Don’t allow your pizza of life to baked with the bitter topping of ungratefulness!
“Do not do what you would undo if caught.” –Leah Arendt
Each day we encounter opportunities or situations in which we can flex or exercise our muscles of morality. Life is full of moments in which we can either choose to do the right thing or chose to deal with the ramifications that come with doing what is wrong. A few weeks ago I found myself at a morale fork in the road. On this particular day I decided to satisfy the mammoth sized appetite festering inside of me by treating myself to the Kernel’s secret recipe of herbs and spices (Kentucky Fried Chicken for all the anti-fast food proponents out there).
I succumbed to laziness and ordered my meal via the drive thru. My order amounted to a grand total of $5. Thus, I handed the drive thru worker a crisp five dollar bill. He (as is common practice) proceeded to hand me my food. The guy then passed me the drink I purchased and to my surprise gave me a $5 dollar bill. He immediately closed the drive through window and started preparing the next order.
What would you have done? Would you give it back? Or would you keep the money based on the premise that it’s only a measly 5 dollar bill?
“The elegance of honesty needs no adornment.” –Merry Browne
Honesty is the main component that binds the threads that holds together life’s rope bridge that leads to a better quality of life!
I dare you to aerial spray your world with the disinfectant of honesty and watch the results.
I know you are wondering so I knocked on the drive through window and returned the money. Why? I returned the money because it is my humble opinion that honesty is indeed the best policy.

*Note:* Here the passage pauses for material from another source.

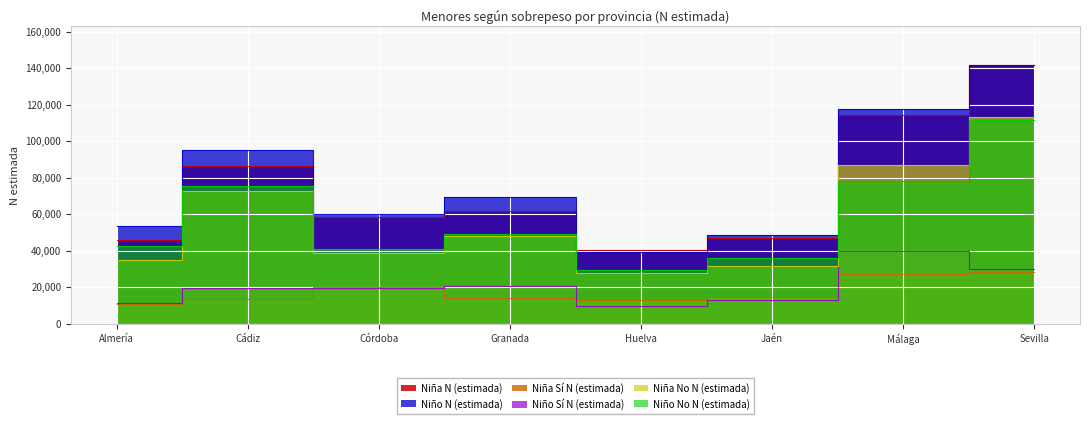

How many intersections are there between Niña Sí N (estimada) and Niño Sí N (estimada)?

4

A few moons ago when I was nine years old I went on a trip to visit a few of my relatives. Being the robust and adventurous kid that I was, it irked me to be cooped up in the confined space of a hotel room. Thus, I decided to prance around the hotel lobby like an antelope in a fresh green meadow during the middle of spring. I made my way to an area where a pay phone was located and my eyes became fixated on a rectangular object. The object in question turned out to be a pleasantly plump wallet. I was only nine but my face lit up like the North Star once I saw a wallet full of bills with Benjamin Franklin’s face on it.
I took the wallet to my grandpa and asked what I should do with the wallet. His words, “Keep it!” I shared my predicament with a friend who told me to “Keep the money and turn in the wallet with the credit cards intact.” If you found yourself in my position what would you do?

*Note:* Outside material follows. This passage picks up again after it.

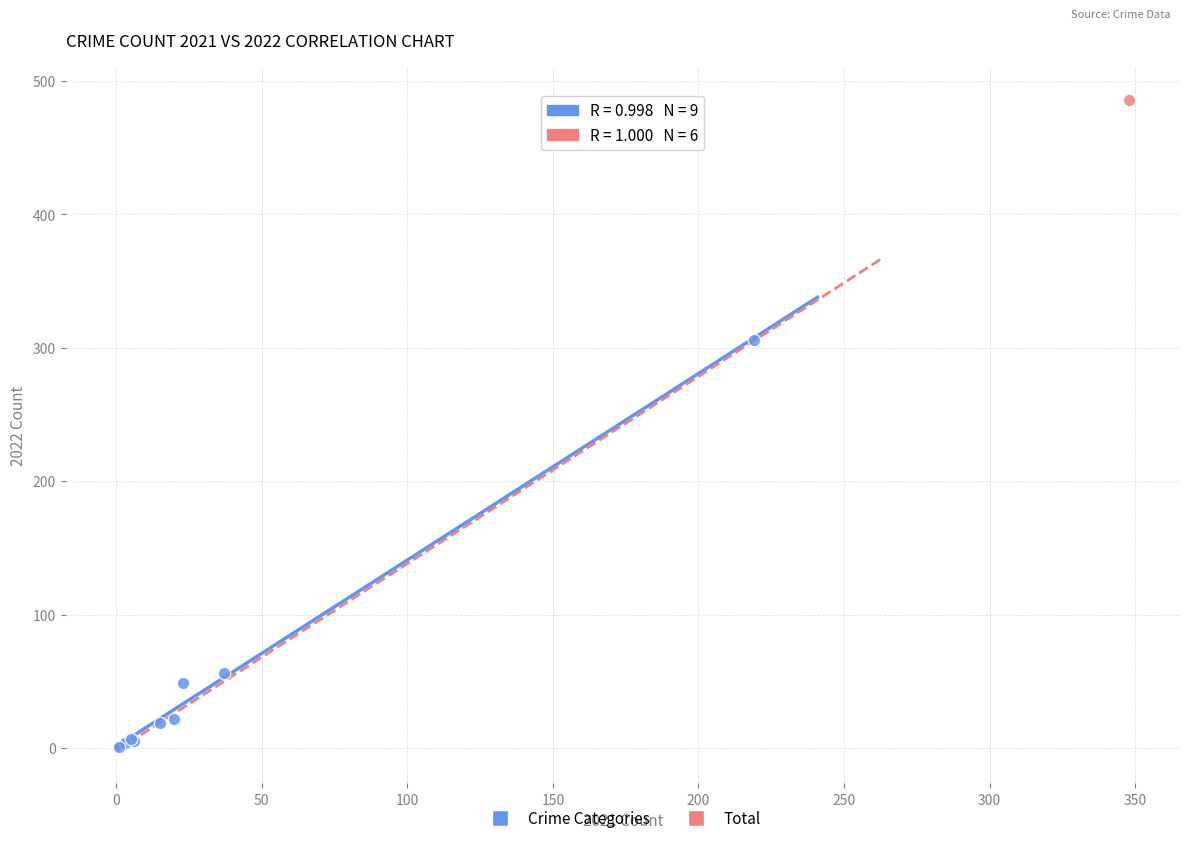

What are all the series names shown in the legend?

Crime Categories, Total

“You can never lose anything that really belongs to you, and you can’t keep that which belongs to someone else.” – Edgar Cayce
In society today we’ve adoption the kindergarten playground notion “finders keepers, losers weepers”. When did it become unpopular to be honest? How did the ethical and moral behavior of our society deteriorate to the level in which integrity is a now faux pas occurring once in every blue moon?
We need to make a greater effort to do what is right even if even if no one is looking!
If you were wondering, I turned the wallet in to the front desk. The owner wrote me a heartfelt letter and gave me $5. To this day I still feel good about what I did. Would I go back and change anything? Absolutely not!